Last month, The Hollywood Reporter announced a movie deal for a novel called Change Agent, a sci-fi thriller about genetic engineering that was released today. If everything goes right, Change Agent could be a must-see sci-fi blockbuster along the lines of Minority Report, blending clever philosophizing with non-stop action. It's about an Interpol agent who's given the face and body of a wanted criminal, through rogue gene editing that could make the very concept of individual identity obsolete. There's a weird-yet-plausible near-future setting, a twisty plot, and a genuinely creepy villain. But as a novel, I would only touch it again under threat of bodily harm.
Written by Daemon author Daniel Suarez, Change Agent is supposed to be a workmanlike beach read that presents big ideas through a fast-paced plot. It's set in 2045, in a world where gene therapy and designer babies are commonplace. Protagonist Kenneth Durand is one of the people in charge of shutting down black market clinics that offer unauthorized improvements like super-strength or intelligence, instead of fixes for genetic diseases. After Durand agrees to look for a gene therapy criminal kingpin named Marcus Wyckes, he's attacked by an unknown, syringe-wielding assailant. When he wakes from a coma five weeks later, he learns that Wyckes can change living humans as well as embryos, and he's turned Durand into his doppelgänger — hoping to fake his own death by getting Durand killed.
But Suarez isn't just taking on one big idea, he's meticulously building a world, complete with new cryptocurrencies, crowdsourced surveillance methods, and other moderately interesting extrapolations of present-day technology. This often means dragging the action to a standstill to prove he's done his homework. Change Agent fixates on the minutiae of payment processing, security authentication, and display technology with more verve than action sequences or character development. If Daniel Suarez had written Marathon Man, it would be a novel about choosing the best long-distance running attire. Meanwhile, the book’s anemic, redundant prose ruins tense moments. When a character names a villain while quaking in terror, the narrative assures us that “the man was greatly feared” a paragraph later.
Sci-fi novels and techno-thrillers often go heavy on exposition. But it works best when used to describe something that's difficult to imagine, like a far-flung space station, or thematically important, like Tom Clancy’s fetishized military tech. Beyond the extreme genetic modification, Change Agent is future-by-numbers, although it offers a few evocative ideas — like drug dealers who 3D-print custom narcotics from formulae tattooed on junkies’ arms, or a biomechanical shark used for international smuggling. I know this sounds cool, but you’ll only reach it after reading about characters taking endless minor actions on their “LFP glasses,” which is as irritating as an author appending “with a smartphone” to every digital interaction in a contemporary novel.
Change Agent starts to hit its stride in the last third of the book, when advanced genetic engineering comes to the forefront. Its vision of the future is never mind-blowing, but it's chilling and tragic when Durand sees a sociopathic endpoint for designer babies: children with uncanny adult intelligence on one hand, malformed experiments and pitiless child soldiers on the other. The book's strangest technical leap also gives us its most effective antagonist, a lonely killer with apocalyptic ambitions and genes that are literally hostile to human life.

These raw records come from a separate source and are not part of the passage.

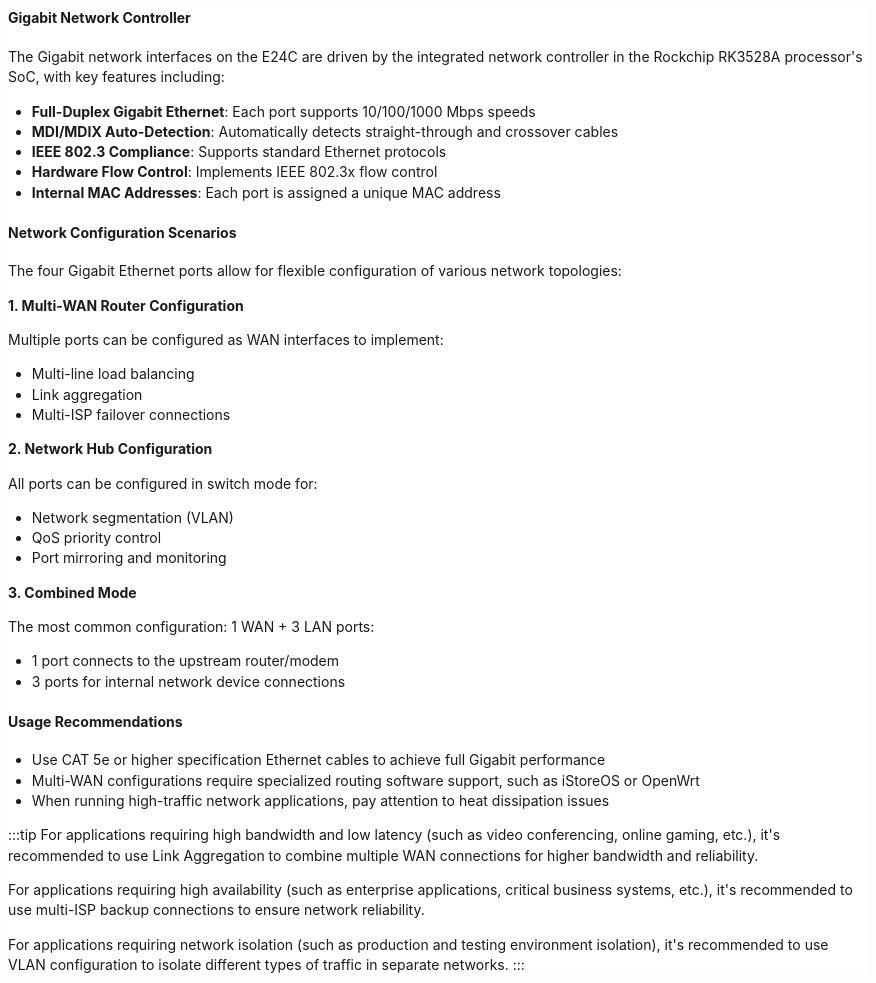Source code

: #### Gigabit Network Controller

The Gigabit network interfaces on the E24C are driven by the integrated network controller in the Rockchip RK3528A processor's SoC, with key features including:

- **Full-Duplex Gigabit Ethernet**: Each port supports 10/100/1000 Mbps speeds
- **MDI/MDIX Auto-Detection**: Automatically detects straight-through and crossover cables
- **IEEE 802.3 Compliance**: Supports standard Ethernet protocols
- **Hardware Flow Control**: Implements IEEE 802.3x flow control
- **Internal MAC Addresses**: Each port is assigned a unique MAC address

#### Network Configuration Scenarios

The four Gigabit Ethernet ports allow for flexible configuration of various network topologies:

**1. Multi-WAN Router Configuration**

Multiple ports can be configured as WAN interfaces to implement:

- Multi-line load balancing
- Link aggregation
- Multi-ISP failover connections

**2. Network Hub Configuration**

All ports can be configured in switch mode for:

- Network segmentation (VLAN)
- QoS priority control
- Port mirroring and monitoring

**3. Combined Mode**

The most common configuration: 1 WAN + 3 LAN ports:

- 1 port connects to the upstream router/modem
- 3 ports for internal network device connections

#### Usage Recommendations

- Use CAT 5e or higher specification Ethernet cables to achieve full Gigabit performance
- Multi-WAN configurations require specialized routing software support, such as iStoreOS or OpenWrt
- When running high-traffic network applications, pay attention to heat dissipation issues

:::tip
For applications requiring high bandwidth and low latency (such as video conferencing, online gaming, etc.), it's recommended to use Link Aggregation to combine multiple WAN connections for higher bandwidth and reliability.

For applications requiring high availability (such as enterprise applications, critical business systems, etc.), it's recommended to use multi-ISP backup connections to ensure network reliability.

For applications requiring network isolation (such as production and testing environment isolation), it's recommended to use VLAN configuration to isolate different types of traffic in separate networks.
:::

He’s the kind of over-the-top character that a good actor could ham to perfection, even if Suarez’s prose doesn’t do him justice.
Likewise, a good screenwriter could make more of the novel’s philosophical dilemmas. Is there really an ideal, “natural” baseline that people can genetically enhance themselves to meet, without sliding into post-humanism? What would individual identity mean if people could change their DNA (and, alongside it, nearly every aspect of their bodies) at will? It’s a twist on Gattaca’s vision of genetic perfection, with less pathos but more mecha-sharks.
Change Agent isn’t frustrating in spite of its good ideas, but because of them. It’s an interesting novel that gets in its own way far too often, and at a time when so many books deliver good ideas alongside good writing, there’s no excuse for its shortcomings. Reading it feels like hearing a pedantic high schooler describe a movie: you can get a sense of why it’s cool, but you should probably just wait to see the film yourself.